What you need to do
[1] In the commit email, which file in the diff summary shows the most changed lines?
[2] Extend the commit email past its summary line of changed files, keeping the same format.

Extracted text
--------------------------------
This is an automated email from the ASF dual-hosted git repository.

honahx pushed a commit to branch main
in repository https://gitbox.apache.org/repos/asf/iceberg-python.git


The following commit(s) were added to refs/heads/main by this push:
     new 6d52325b Hive catalog: Add retry logic for hive locking (#701)
6d52325b is described below

commit 6d52325b45ed5026c9aaad7556705a608891d8c0
Author: frankliee <[email protected]>
AuthorDate: Wed May 15 15:13:32 2024 +0800

    Hive catalog: Add retry logic for hive locking (#701)
---
 pyiceberg/catalog/hive.py       | 61 +++++++++++++++++++++++++++++++++++++++--
 pyiceberg/exceptions.py         |  4 +++
 pyiceberg/table/__init__.py     | 10 +++++++
 tests/catalog/test_hive.py      | 39 +++++++++++++++++++++++++-
 tests/integration/test_reads.py | 31 +++++++++++++++++++++
 5 files changed, 142 insertions(+), 3 deletions(-)
--------------------------------
Dataset extract

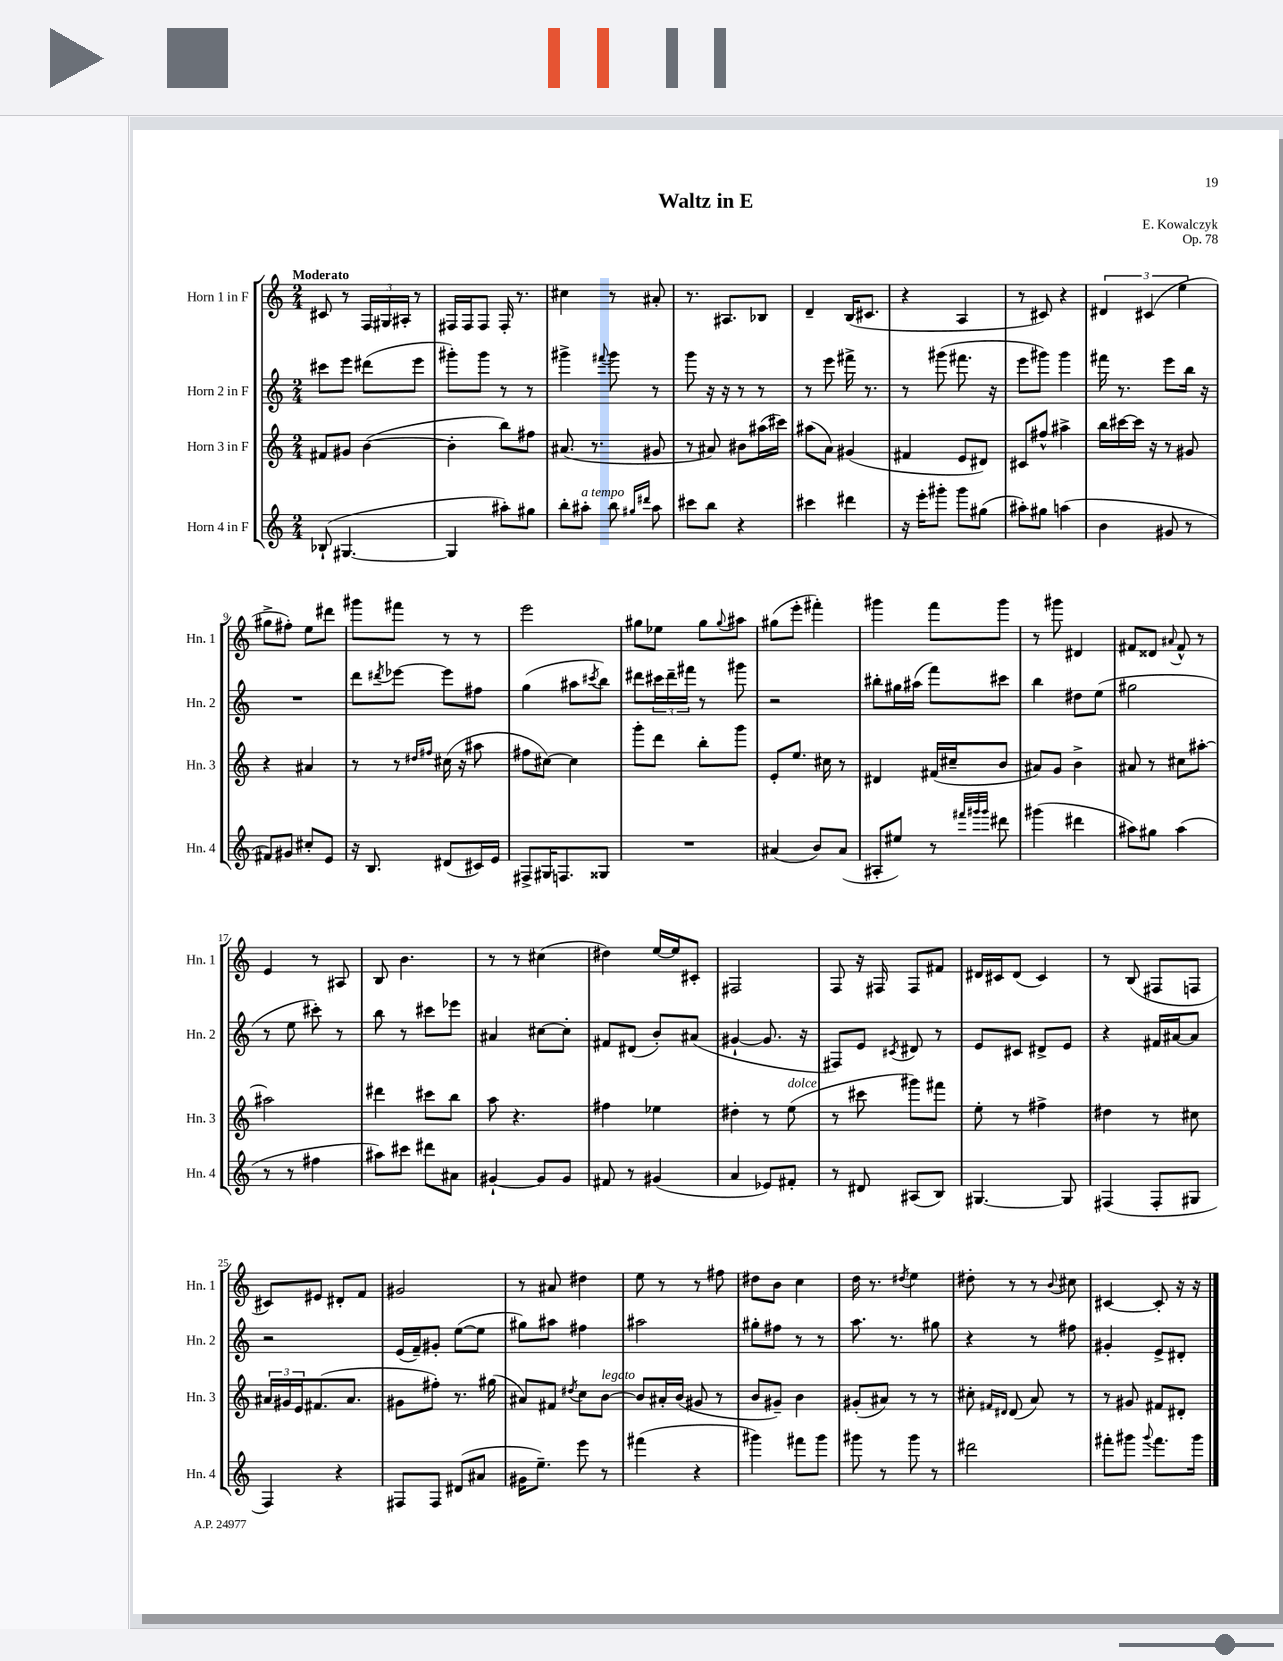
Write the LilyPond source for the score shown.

\header { title = "Waltz in E" composer = "E. Kowalczyk" opus = "Op. 78" }
<<
\new StaffGroup <<
\new Staff = "s0" \with { instrumentName = "Horn 1 in F" shortInstrumentName = "Hn. 1" } {
    \clef treble \key c \major \numericTimeSignature \time 2/4 \tempo "Moderato"
    cis'8 r8 \tuplet 3/2 { f16 gis16 ais16-. } r8 |
    fis16 fis16 fis8 fis16-. r8. |
    cis''4 r8 ais'8-. |
    r8. ais8. bes8 |
    d'4-- b16( cis'8. |
    r4 a4 |
    r8 cis'8) r4 |
    \tuplet 3/2 { dis'4 cis'4( e''4 } |
    gis''8-> fis''8-.) e''8 dis'''8 |
    gis'''8 fis'''8 r8 r8 |
    e'''2 |
    gis''8 ees''8 gis''8 \appoggiatura { gis''8 } ais''8 |
    gis''8( e'''8-. fis'''4-.) |
    gis'''4 f'''8 gis'''8 |
    r8 gis'''8 dis'4 |
    fis'8 disis'8 \appoggiatura { ais'8 } fis'8-^ r8 |
    e'4 r8 ais8 |
    b8 b'4. |
    r8 r8 cis''4( |
    dis''4) e''16~ e''16 cis'8-. |
    fis2 |
    f8 r16 fis16 fis8 fis'8 |
    dis'16 cis'16 dis'8( cis'4) |
    r8 b8( fis8 f8 |
    cis'8) eis'8 dis'8-. f'8 |
    gis'2 |
    r8 ais'8 dis''4 |
    e''8 r8 r8 fis''8 |
    dis''8 b'8 c''4 |
    d''16 r8. \acciaccatura { dis''8 } e''4 |
    dis''8-. r8 r8 \appoggiatura { b'8 } cis''8 |
    cis'4~ cis'8-. r16 r16 \bar "|." |
}
\new Staff = "s1" \with { instrumentName = "Horn 2 in F" shortInstrumentName = "Hn. 2" } {
    \clef treble \key c \major \numericTimeSignature \time 2/4
    cis'''8 e'''8 dis'''8( e'''8 |
    gis'''8-.) gis'''8 r8 r8 |
    gis'''4-> \appoggiatura { fis'''8 } gis'''8 r8 |
    g'''8 r16 r16 r8 r8 |
    r8 e'''8 fis'''16-> r8. |
    r8 gis'''8( fis'''8. r16 |
    e'''8 gis'''8) gis'''4 |
    fis'''16 r8. e'''8 b''16 r16 |
    R2 |
    d'''8 \acciaccatura { dis'''8 } ees'''8~ ees'''8 fis''8 |
    g''4( ais''8 \acciaccatura { cis'''8 } b''8) |
    dis'''8 \tuplet 3/2 { cis'''16 dis'''16-- fis'''16 } r8 gis'''8 |
    r2 |
    bis''8-. gis''16 ais''16( f'''8) cis'''8 |
    b''4 dis''8 e''8( |
    gis''2 |
    r8 e''8 cis'''8-.) r8 |
    b''8 r8 cis'''8 ees'''8 |
    ais'4 cis''8~ cis''8-. |
    fis'8 dis'8( b'8-.) ais'8( |
    gis'4~-! gis'8. r16 |
    fis8) e'8 \acciaccatura { cis'8 } dis'8 r8 |
    e'8 cis'8 dis'8-> e'8 |
    r4 fis'16 ais'16~ ais'8 |
    r2 |
    e'16( f'16--) gis'8-. e''8~( e''8 |
    gis''8) ais''8 fis''4 |
    ais''2 |
    gis''8-. fis''8 r8 r8 |
    a''8. r8. gis''8 |
    r4 r8 fis''8 |
    gis'4-. e'8-> dis'8-. \bar "|." |
}
\new Staff = "s2" \with { instrumentName = "Horn 3 in F" shortInstrumentName = "Hn. 3" } {
    \clef treble \key c \major \numericTimeSignature \time 2/4
    fis'8 gis'8 b'4~( |
    b'4-. b''8) fis''8 |
    ais'8.( r8. gis'8 |
    r8 ais'8) bis'8 ais''16( cis'''16) |
    ais''8( a'8) gis'4( |
    fis'4 e'8 dis'8) |
    cis'8 fis''8-^ ais''4-> |
    b''16 cis'''16~ cis'''16 r16 r8 gis'8 |
    r4 ais'4 |
    r8 r8 \grace { dis''16 fis''16 } cis''16( r16 ais''8 |
    fis''8 cis''8~) cis''4 |
    g'''8-. d'''8 b''8-. g'''8 |
    e'8-. e''8. cis''16 r8 |
    dis'4 fis'16( cis''16-- b'8 |
    ais'8) g'8 b'4-> |
    ais'8 r8 cis''8 ais''8~-. |
    ais''2 |
    dis'''4 cis'''8 b''8 |
    a''8 r4. |
    fis''4 ees''4 |
    dis''4-. r8 e''8^\markup { \italic "dolce" }( |
    r8 cis'''8 gis'''8) fis'''8 |
    e''8-. r8 fis''4-> |
    dis''4 r8 cis''8 |
    \tuplet 3/2 { ais'16 gis'16 e'16 } fis'8.( ais'8. |
    gis'8 fis''8-.) r8. gis''16( |
    ais'8) fis'8 \acciaccatura { dis''8 } c''8 b'8~^\markup { \italic "legato" } |
    b'8 ais'16-. b'16( gis'8 r8 |
    b'8 gis'8--) b'4 |
    gis'8-.( ais'8) r8 r8 |
    cis''8-. \grace { fis'16 dis'16 } dis'8( a'8) r8 |
    r8 gis'8 fis'8 dis'8-. \bar "|." |
}
\new Staff = "s3" \with { instrumentName = "Horn 4 in F" shortInstrumentName = "Hn. 4" } {
    \clef treble \key c \major \numericTimeSignature \time 2/4
    bes8-!( gis4.~ |
    gis4 ais''8-.) gis''8 |
    b''8-. ais''8-.^\markup { \italic "a tempo" } b''8 \grace { gis''16 dis'''16 } ais''8 |
    cis'''8 b''8 r4 |
    cis'''4 dis'''4 |
    r16 e'''16-. gis'''8-. gis'''8 gis''8( |
    ais''8-.) gis''8 a''4( |
    b'4 gis'8 r8 |
    fis'8) gis'8 cis''8-. e'8 |
    r16 b8. dis'8( cis'16) e'16 |
    fis8-> gis16 f8. gisis8 |
    R2 |
    ais'4( b'8) ais'8( |
    ais8-. eis''8) r8 \grace { fis'''32 gis'''32 gis'''32 } dis'''8 |
    gis'''4( dis'''4 |
    ais''8) gis''8 ais''4( |
    r8 r8 fis''4 |
    ais''8) cis'''8 dis'''8 ais'8 |
    gis'4~-! gis'8 gis'8 |
    fis'8 r8 gis'4( |
    a'4 ees'8) fis'8-. |
    r8 dis'8 ais8( b8) |
    gis4.~ gis8 |
    fis4( fis8-. gis8 |
    f4) r4 |
    fis8 fis8 dis'8( ais'8 |
    gis'16 e''8.--) e'''8 r8 |
    fis'''4( r4 |
    gis'''4) fis'''8 gis'''8 |
    gis'''8 r8 gis'''8 r8 |
    dis'''2 |
    fis'''8-. gis'''8 \appoggiatura { gis'''8 } fis'''8. gis'''16 \bar "|." |
}
>>
>>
--------------------------------
Final answers
[1] pyiceberg/catalog/hive.py, with 61 changed lines.

[2]
diff --git a/pyiceberg/catalog/hive.py b/pyiceberg/catalog/hive.py
index 804b1105..708ae8c9 100644
--- a/pyiceberg/catalog/hive.py
+++ b/pyiceberg/catalog/hive.py
@@ -15,6 +15,7 @@
 #  specific language governing permissions and limitations
 #  under the License.
 import getpass
+import logging
 import socket
 import time
 from types import TracebackType
@@ -33,6 +34,7 @@ from urllib.parse import urlparse
 from hive_metastore.ThriftHiveMetastore import Client
 from hive_metastore.ttypes import (
     AlreadyExistsException,
+    CheckLockRequest,
     FieldSchema,
     InvalidOperationException,
     LockComponent,
@@ -49,6 +51,7 @@ from hive_metastore.ttypes import (
 )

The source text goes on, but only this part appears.